Published in final edited form as: Early Interv Psychiatry. 2015 Mar 23;11(4):290–295. doi: 10.1111/eip.12237

The Role of Social Media and the Internet in Pathways to Care for Adolescents and Young Adults with Psychotic Disorders and Non-Psychotic Mood Disorders

Michael Birnbaum 1,2,3, Asra Rizvi 1,3, Christoph Correll 1,2,3, John Kane 1,2,3
PMCID: PMC4580496  NIHMSID: NIHMS673329  PMID: 25808317

Background and Objectives

The emphasis on reducing the duration of untreated psychosis (DUP) in early phase psychotic disorders has illuminated the complex and convoluted trajectories by which patients and their families access appropriate behavioral health care. Gaining an understanding of the factors that influence pathways to care for individuals with psychotic disorders is crucial to achieving the key objectives of early symptom identification and service engagement. Research to date has explored pathways to care by focusing primarily on identifying the initial professional and non professional contacts,1,2,3 determining the number of contacts prior to receiving appropriate psychiatric intervention,4,5 outlining the many referral sources, as well as ascertaining relevant contributors to referral delays.6,7,8 The period of time prior to making the first contact has been a notable and neglected area of pathways to care research. The events leading up to, and informing, help seeking behavior undoubtedly impact pathways to care and DUP.

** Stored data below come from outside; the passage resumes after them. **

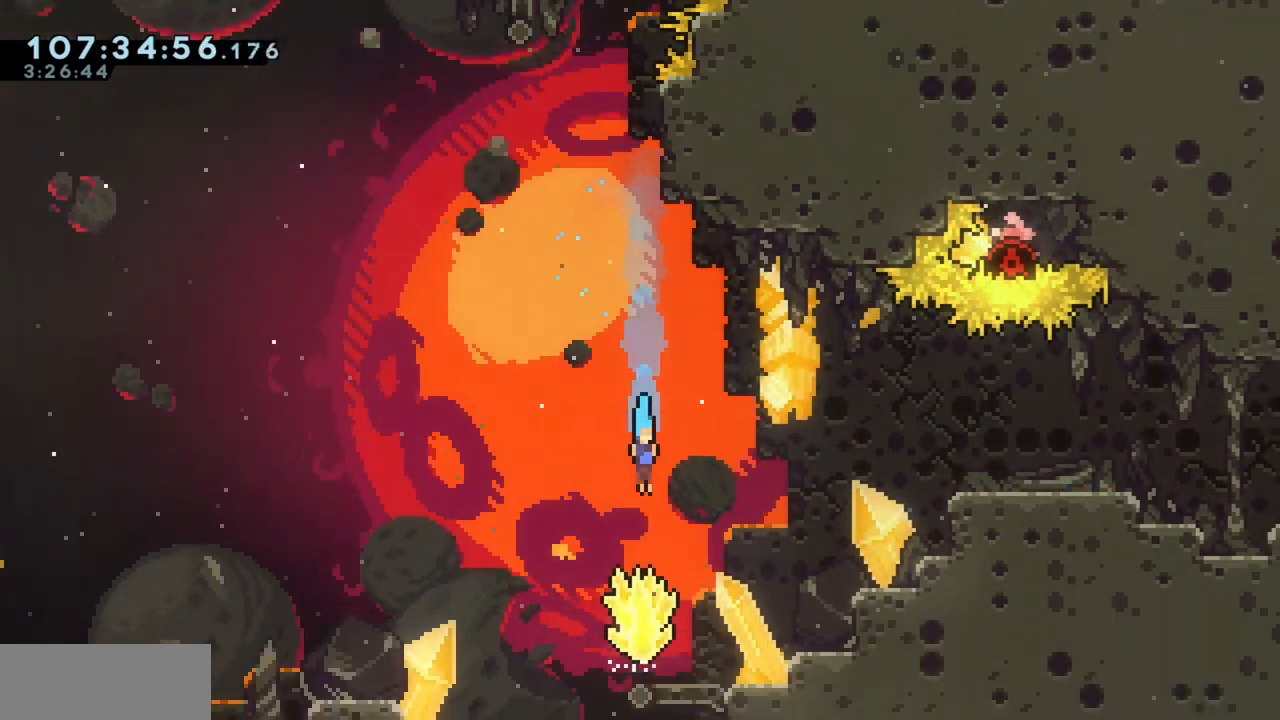
{"keys": ["d", "grab"], "events": [[133, "d", "down"], [167, "grab", "down"], [167, "s", "up"]]}
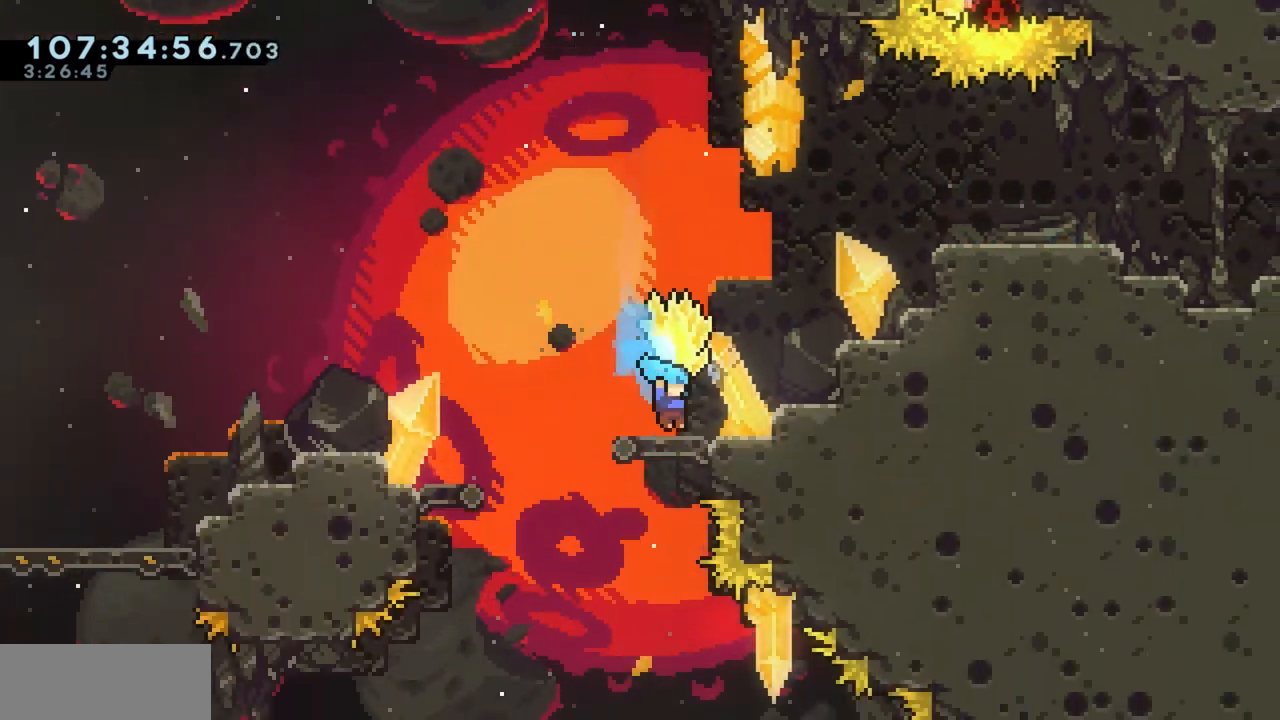
{"keys": ["d", "grab", "w"], "events": [[133, "jump", "down"], [183, "w", "down"], [283, "grab", "up"], [333, "dash", "down"], [417, "jump", "up"], [467, "grab", "down"], [500, "dash", "up"]]}
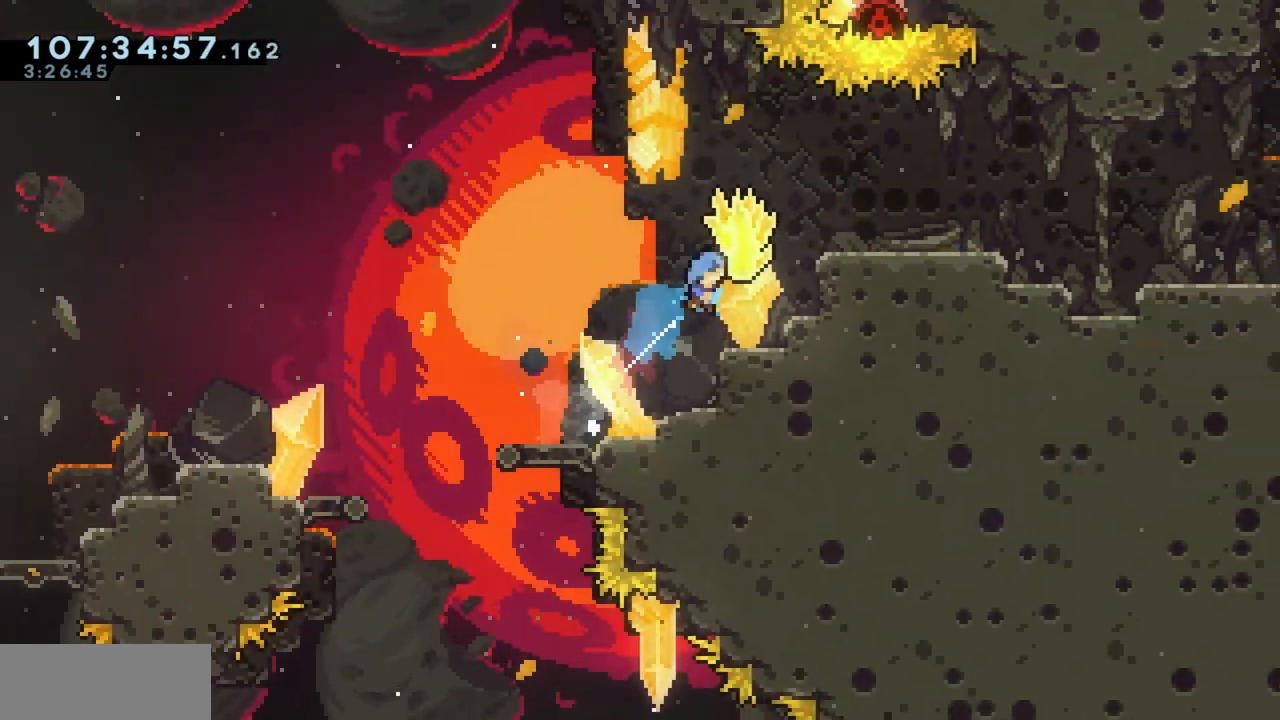
{"keys": ["grab"], "events": [[200, "w", "up"], [283, "d", "up"]]}
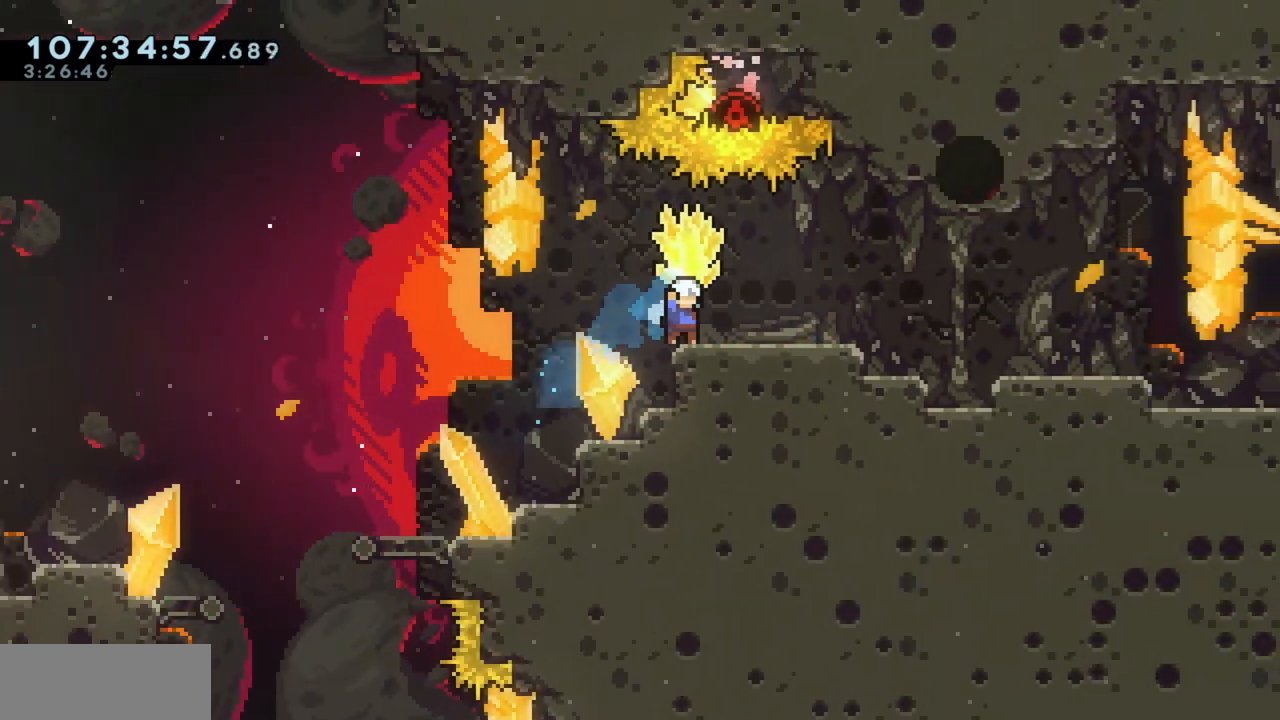
{"keys": ["d", "grab"], "events": [[33, "d", "down"]]}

A critical development in recent years has been the enormous growth of internet and social media use, particularly among young people. Social media and the internet have transformed the way youth interact, learn, communicate and share information. According to a recent survey, 90% of all United States teens have used social media placing it ahead of texting (87%), email (77%) and instant messaging (63%). Three-quarters of teens have their own personal social networking site, and nearly one in three teens visits their social networking profile several times a day or more.9 Additionally, more than 93% of both teens and young adults in the United States use the internet on a regular basis.10 Young people in particular are increasingly using the internet as a source for obtaining physical as well as behavioral health related information.11,12 Although the onset of psychotic symptoms is likely to occur during adolescence for many individuals,13 there has been remarkably little research on how the internet and social media impact pathways to care and help seeking behaviors in youth. Limited previous reports have suggested that online information and communication technologies, including social networking sites are utilized and well received by young people, including those with psychosis. Additionally many young people demonstrate positive attitudes toward internet based psychiatric interventions including online peer-support groups, online family interventions, and psychoeducation.14

Given that millions of adolescents and young adults in the United States are online and share ideas on social networking sites every day, we set out to explore help seeking behaviors and pathways to care in youth with a psychotic-spectrum disorders (PSD) and non-psychotic mood disorders (NPMD), emphasizing how online resources are being used in response to emerging symptoms. The aim of this study was to gather results that could inform future research projects exploring innovative internet-based means of outreach and engagement targeting DUP reduction and improving pathways to care. We hypothesized that an overwhelming majority of youth with early phase PSD and NPMD would utilize social media and the internet before and during symptom onset, seek information about mental health and be open to being approached via social media by early outreach and intervention teams.

Methods

Participants between the ages of 12 to 21 years old were recruited from The Zucker Hillside Hospital’s adolescent and adult inpatient units as well as outpatient departments. All participants had either a primary psychotic disorder or a non-psychotic major depressive or bipolar disorder diagnosed within the last 24 months.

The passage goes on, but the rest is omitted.